Evaluation of urinary cytology samples at the time of first cytology would have been reasonable to detect CIS earlier [24]. To what extent other tests in addition to urinary cytology might lead to a benefit in the early diagnosis of bladder cancer still remains a matter of debate. Here, several studies have evaluated the efficacy of urinary markers as non-invasive tools. Bassi et al. [25] stated that most of the markers tend to be less specific but more favorable in terms of sensitivity compared to urinary cytology. Another comparative study focusing on NMP22, BTA stat test and cytology ascribed NMP22 a higher sensitivity than cytology [26]. Sagnak et al. [27] recommend NMP22 as a cost-effective method in combination with upper tract ultrasonography instead of urine cytology for low-risk patients with asymptomatic microscopic hematuria. Nevertheless, urinary cytology shows excellent tumor detection of relevant high-grade urothelial carcinoma [28]. Hence, it will most likely continue to be used in the initial evaluation of patients with suspected urological malignancy until new markers are indicated to be optimal, showing favorable sensitivity and specificity [29].

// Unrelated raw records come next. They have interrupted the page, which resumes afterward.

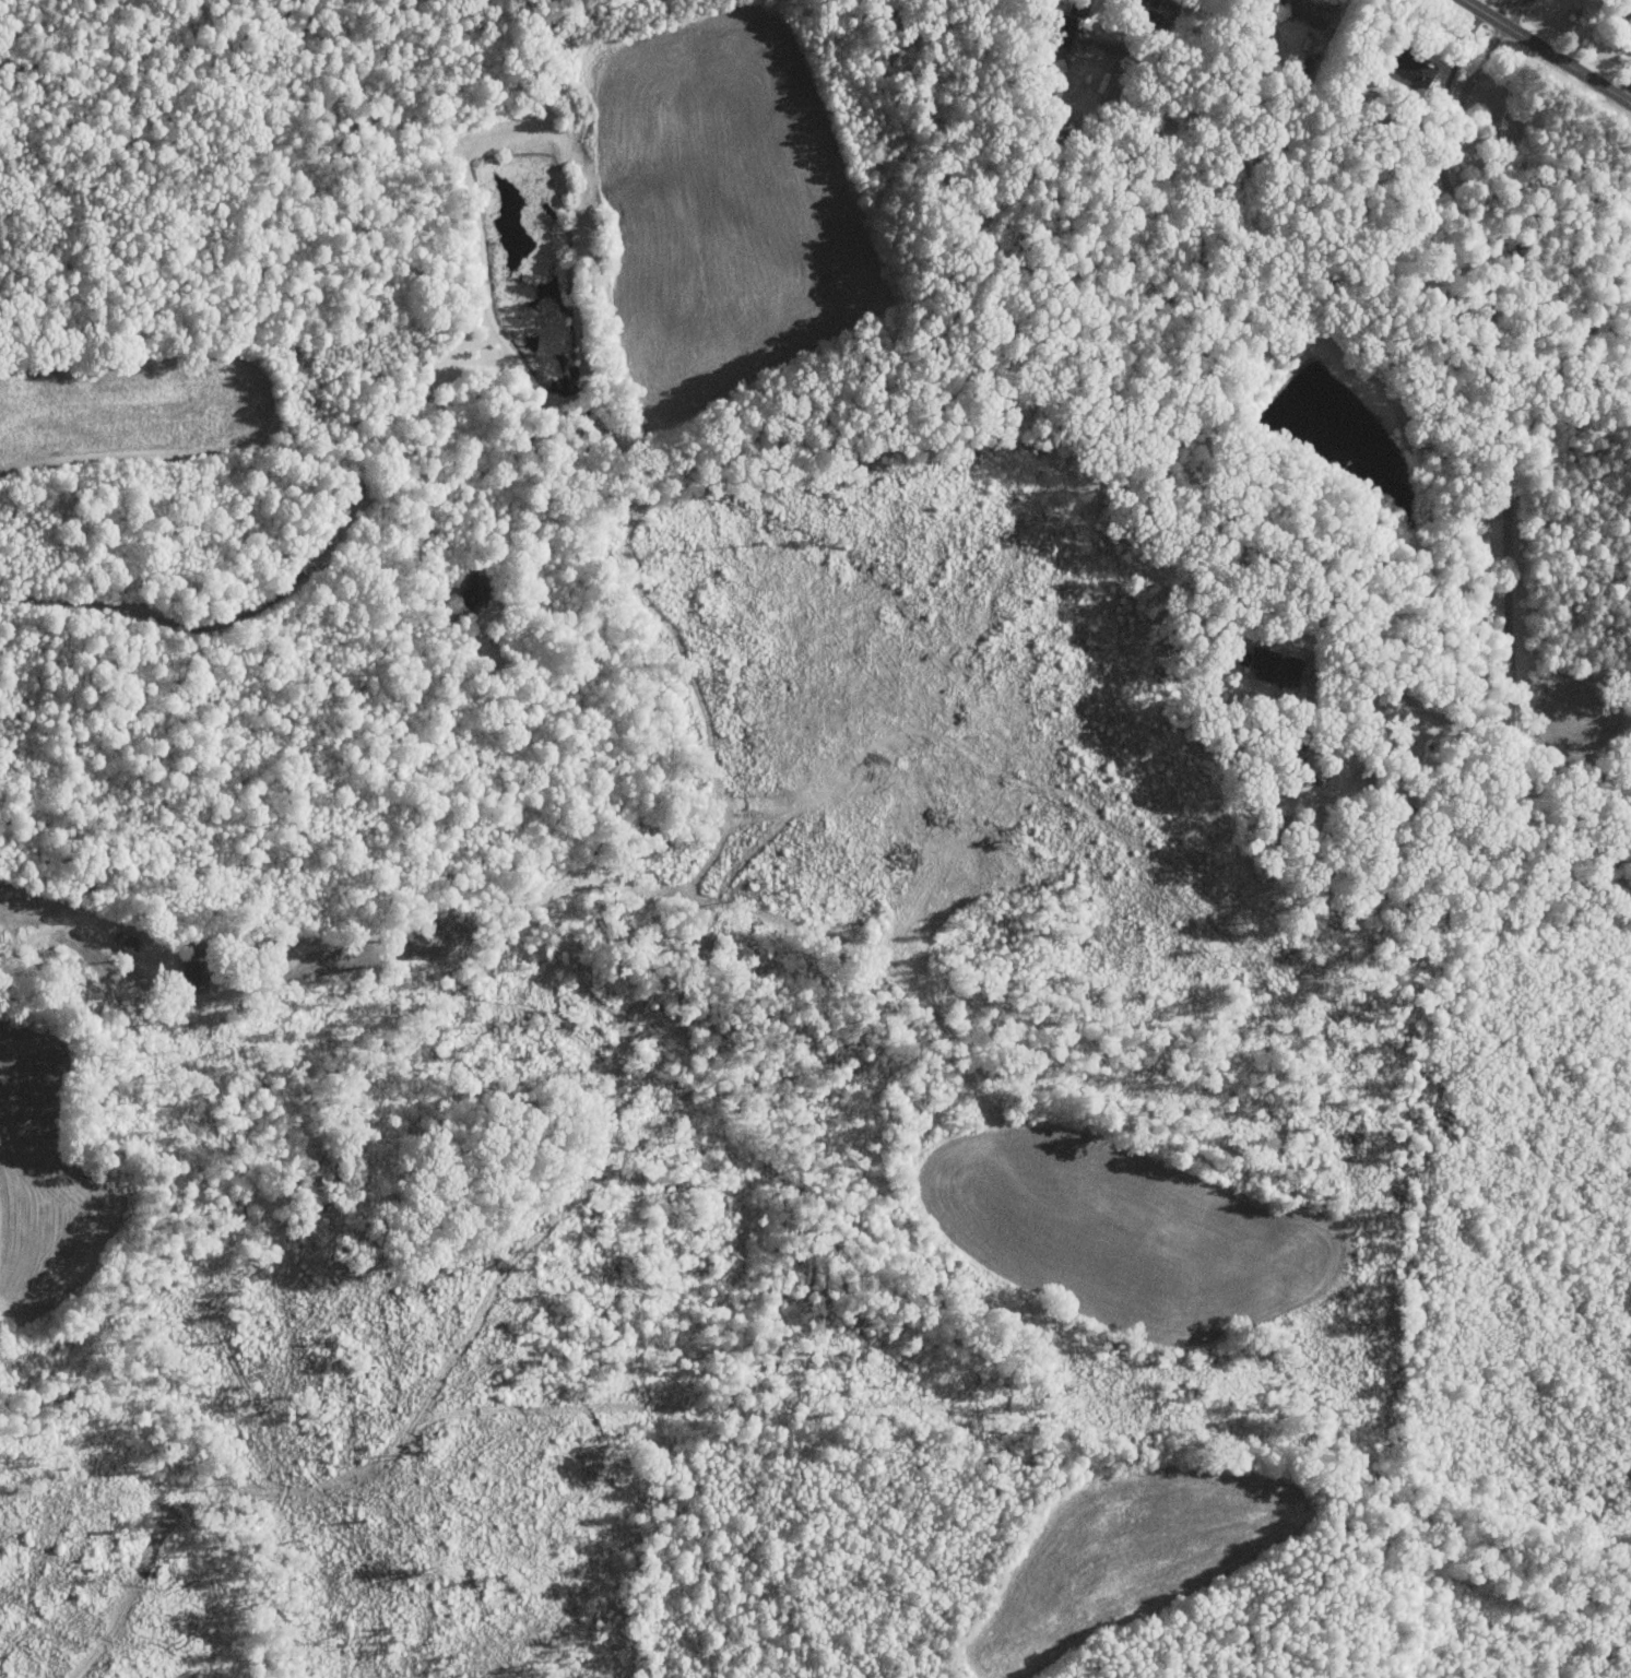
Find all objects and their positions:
road: (1517, 14)
road: (1151, 39)
road: (1547, 52)
road: (1454, 67)
road: (1625, 88)
road: (1505, 535)
building: (1272, 669)
building: (130, 941)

Our study is not devoid of limitations. The data are based on a non-validated questionnaire and are potentially hampered by a recall bias regarding the first onset of clinical symptoms prior to diagnosis. Furthermore, we were not able to provide data on oncological outcome. Finally, our findings are limited by the small sample size. However, our data were assessed in a prospective fashion from two tertiary academic centers from two European countries.

This prospective cohort study revealed differences between referral patterns for men and women. Women presenting with clinical symptoms such as hematuria and voiding disorders are frequently misinterpreted by the treating GP and/or gynecologist; this contributes to a deferred diagnosis of UCB, which can be associated with poor outcome. Primary care physicians should be aware of this scenario and therefore consider early referral to specialized care, particularly in patients presenting with treatment-refractory bladder symptoms.

The authors have nothing to disclose.